David Cameron last night bowed to a week of political pressure and disclosed that he had made money from an offshore fund.
After days of semi-denials and artfully crafted statements, the prime minister admitted that he and his wife sold shares of than £30,000 in an offshore fund set up in Panama by his father, who died in 2010.
The admission on ITV News was an awkward moment for Mr Cameron, whose slowly evolving response to the Panama Papers had led Labour to claim he had something to hide.
Mr Cameron revealed that in 1997 he and his wife Samantha bought a holding in Blairmore, a fund set up in the early 1980s by Ian Cameron with the help of Mossack Fonseca — the Panama law firm that had 11.5m documents leaked to the press.

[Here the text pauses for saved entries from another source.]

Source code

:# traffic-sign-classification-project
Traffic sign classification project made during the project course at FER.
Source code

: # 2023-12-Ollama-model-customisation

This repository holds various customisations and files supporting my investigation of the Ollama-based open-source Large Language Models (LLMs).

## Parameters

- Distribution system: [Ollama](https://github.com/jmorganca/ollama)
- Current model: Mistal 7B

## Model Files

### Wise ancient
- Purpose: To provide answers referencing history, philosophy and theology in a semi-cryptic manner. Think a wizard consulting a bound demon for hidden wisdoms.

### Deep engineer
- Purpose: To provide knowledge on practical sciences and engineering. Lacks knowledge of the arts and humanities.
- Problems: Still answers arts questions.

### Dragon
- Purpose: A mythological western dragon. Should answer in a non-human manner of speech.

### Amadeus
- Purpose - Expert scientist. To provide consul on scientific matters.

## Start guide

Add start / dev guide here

Downing Street said the original holding was of £12,497 and was sold in January 2010 for £31,500, just months before he became prime minister.
Mr Cameron said he had paid income tax on the dividends but there was no capital gains tax because the profit was less than the couple’s allowance.
Downing Street initially said questions about any offshore interests held by Mr Cameron were “a private matter”, while later he said that neither he nor his wife or children stood to benefit from an offshore fund.
Mr Cameron’s statement confirmed that he had indeed benefited from Blairmore, although he insisted it was not a tax-avoidance vehicle. He also admitted some of his £300,000 inheritance had come from offshore wealth.
If the wider Cameron family do still hold Blairmore stakes, they might regret it. Over the past five years the fund is down 7.6 per cent, while the FTSE All World index is up 32.7 per cent over the same period.